The book is a global project from the OpenNet Initiative (ONI), a collaboration of the Citizen Lab at the University of Toronto’s Munk Centre for International Studies, Harvard’s Berkman Center for Internet and Society, and the SecDev Group.

Global Voices Advocacy: IGF2009: #UNfail? by Renata Avila

“1. We were told that the banner had to be removed because of the reference to China. This was repeated on several occasions, in front of about two dozen witnesses and officials, including the UN Special Rapporteur For Human Rights, who asked that I send in a formal letter of complaint.

2. Earlier, the same officials asked us to stop circulating a small invite to the event because it contained a mention of Tibet. They even underlined it in showing it to me. Because the event was just about to start, we said that we would not be distributing any more of these invitations so it was a moot point.

3. We asked repeatedly to see any rules or regulations governing this act. They did not give us any, only referring to the “objections of a member state.”

4. There were in fact many posters and banners in many of the rooms that I attended, including others in our own. The video itself shows us, at one point, taking one of the other posters we have and offering to cover up the original one. They objected to that and told us this banner must be removed.

On another matter of clarification:

The UN officials did not throw the banner on the ground. They asked us to remove it and one of our staff placed it on the ground for us to consider what to do. That’s where we had the discussion. When we refused to remove it, their security guards bundled it up and took it away.

Hope this helps to clarify.
Ron”

–Ron Deibert’s account of the incident, posted in boingboing comments

My favorite was this comment from Cory Doctorow’s boingboing page:

Antinous / Moderator | #9 | 15:10 on Sun, Nov.15

Why pick Egypt as the venue for a convention on internet governance? Was Mordor booked?
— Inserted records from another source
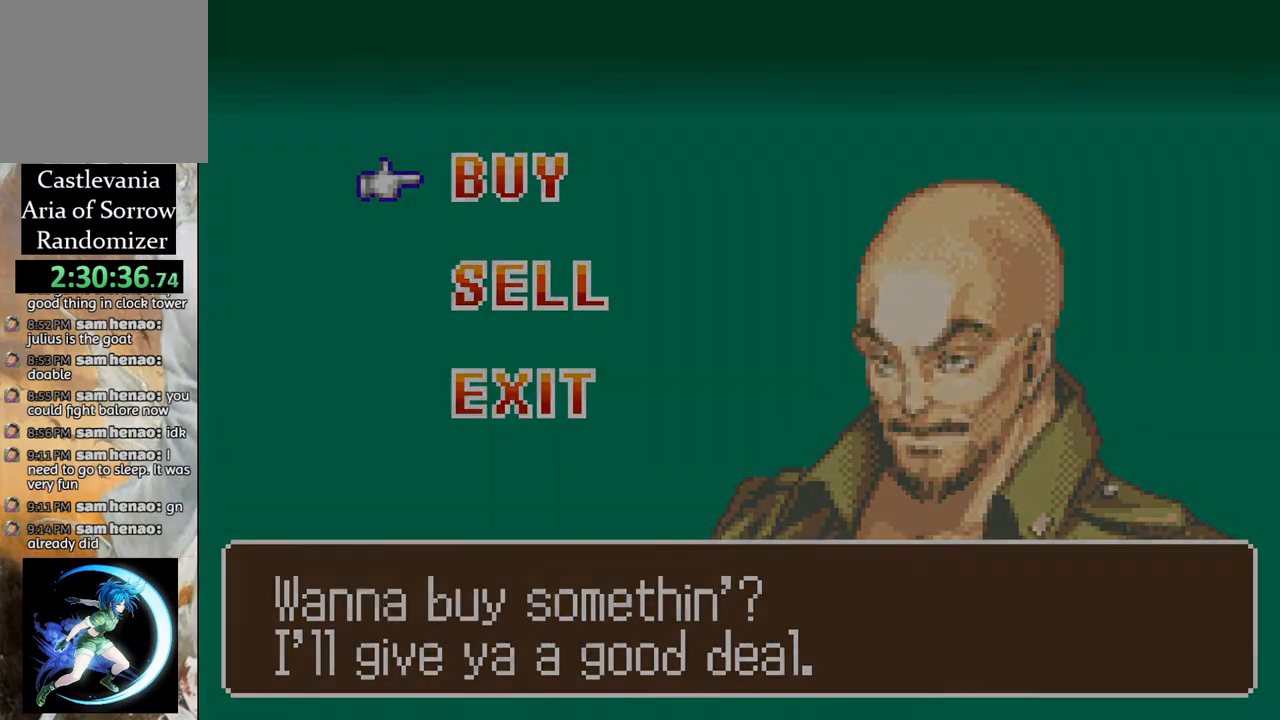
{"buttons": ["CROSS", "R1", "DPAD_RIGHT"], "left_stick": "center", "right_stick": "center", "events": [[17, "CIRCLE", "up"], [450, "DPAD_RIGHT", "down"], [483, "CROSS", "down"], [500, "R1", "down"]]}
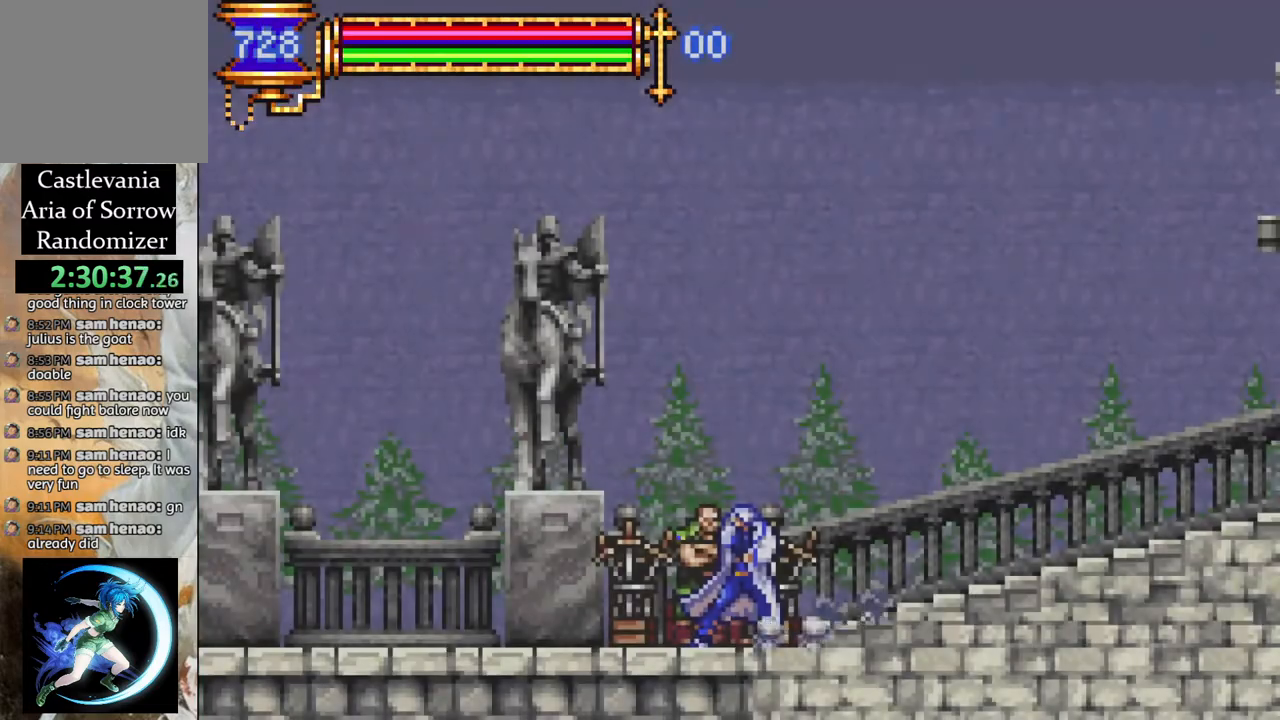
{"buttons": ["R1", "DPAD_RIGHT"], "left_stick": "center", "right_stick": "center", "events": [[283, "CROSS", "up"], [350, "CROSS", "down"], [417, "CROSS", "up"]]}
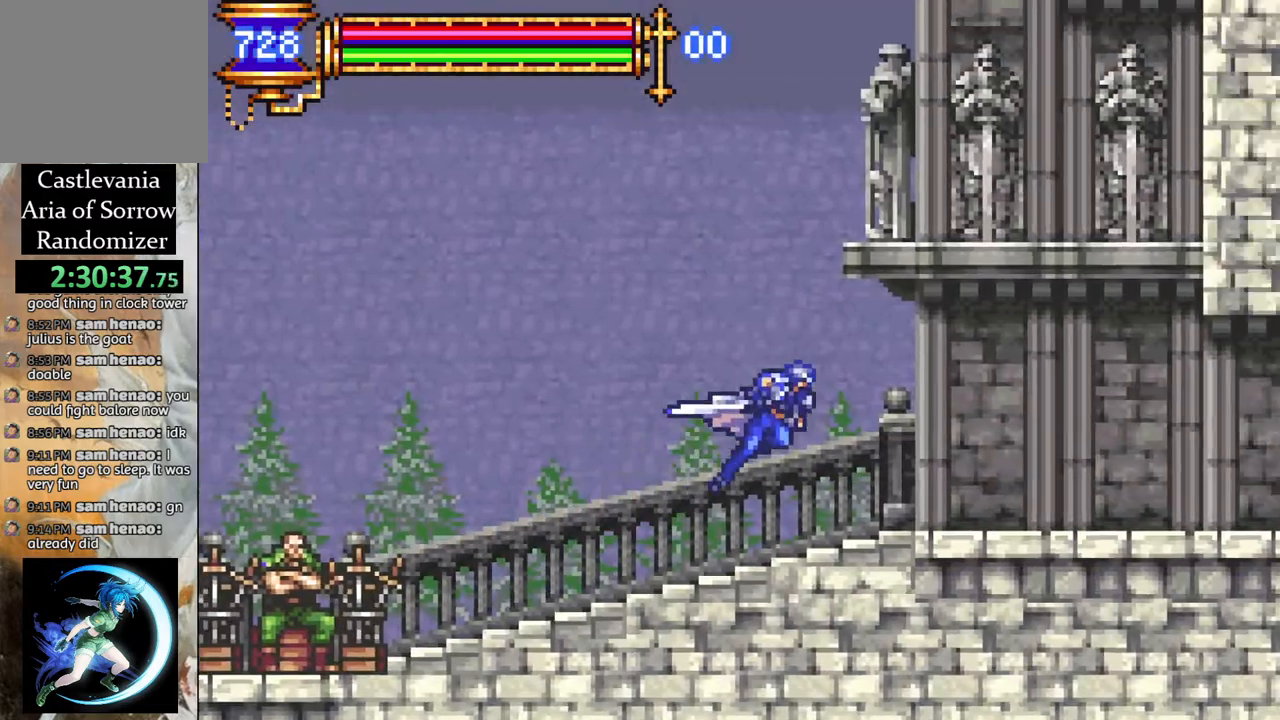
{"buttons": ["R1", "DPAD_RIGHT"], "left_stick": "center", "right_stick": "center", "events": []}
In a statement Reporters Without Borders said: “”It is astonishing that a government that is openly hostile to internet users is assigned the organization of an international meeting on the internet’s future.”

http://news.bbc.co.uk/2/hi/technology/8354824.stm

No Usage Based Billing

No Usage Based Billing

[Mordor’s reach was spreading toward the Shire, which was in fact why Frodo and Sam had to head off to fight it. Freedom is always worth fighting for.]
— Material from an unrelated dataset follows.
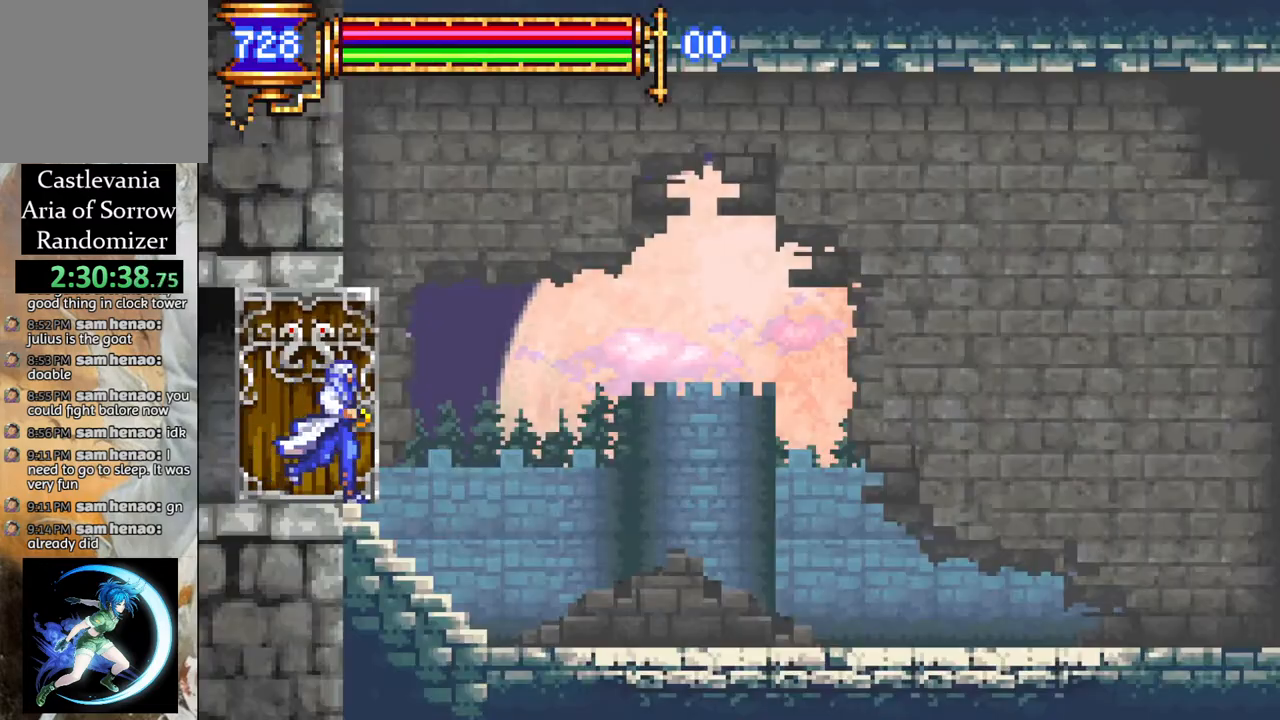
{"buttons": ["R1", "DPAD_RIGHT"], "left_stick": "center", "right_stick": "center", "events": []}
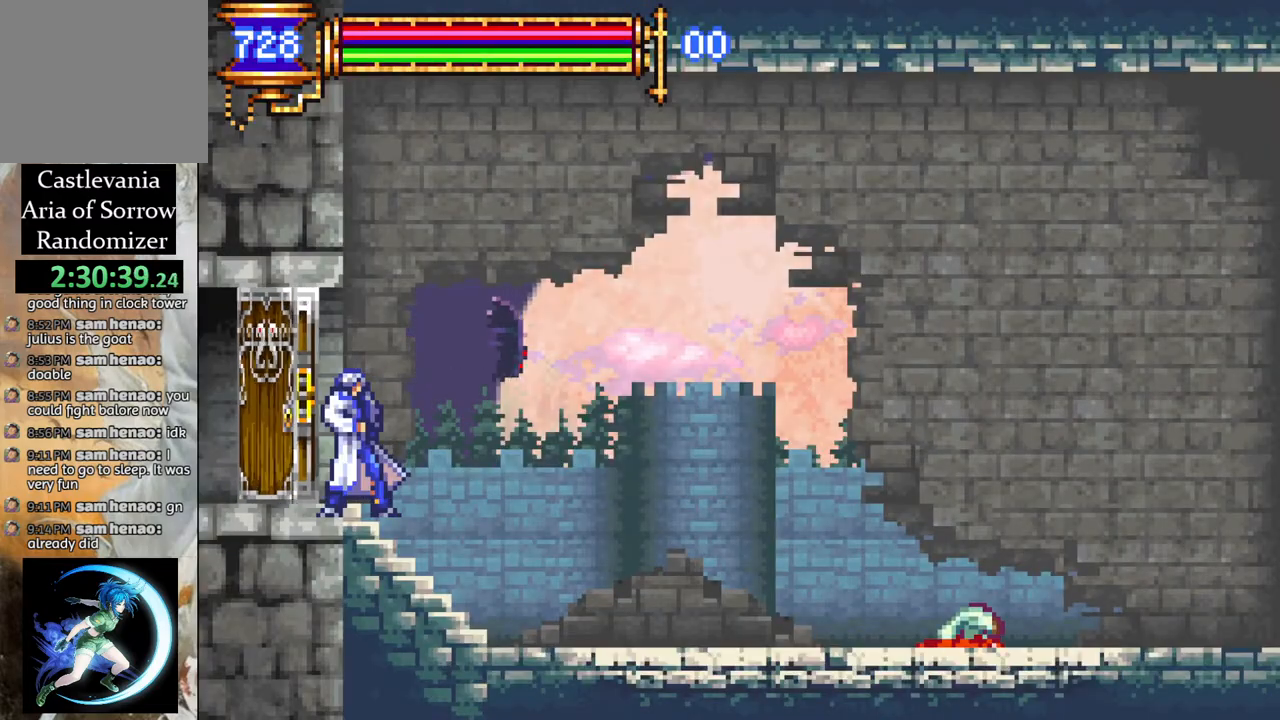
{"buttons": ["R1", "DPAD_RIGHT"], "left_stick": "center", "right_stick": "center", "events": []}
Although it would be breathtakingly easy to point to Egypt as a country where suppression of free speech is endemic, I have to wonder is Canada really any better? The eagerness Canada’s British Columbia government is showing in suppression of free speech in and around the upcoming Vancouver Olympics makes me think it really wouldn’t matter where the Internet Governance Forum was held.

The technological changes to the world brought about by the internet threatens those who forsee an erosion of their power to dominate others. The real problem for them is that the internet makes both supression of free speech and repression of civil liberties more difficult. It’s easier to do bad stuff out of the light of public scrutiny as shown by the flurry of video, articles and blogs about this incident.

This is precisely why net neutrality is so important.

It’s also why Usage Based Billing must not be implemented, since one of the worst things UBB will do to Canada is make the internet less affordable for most Canadian citizens, but even worse, unaffordable for many. Talk about disenfranchisement.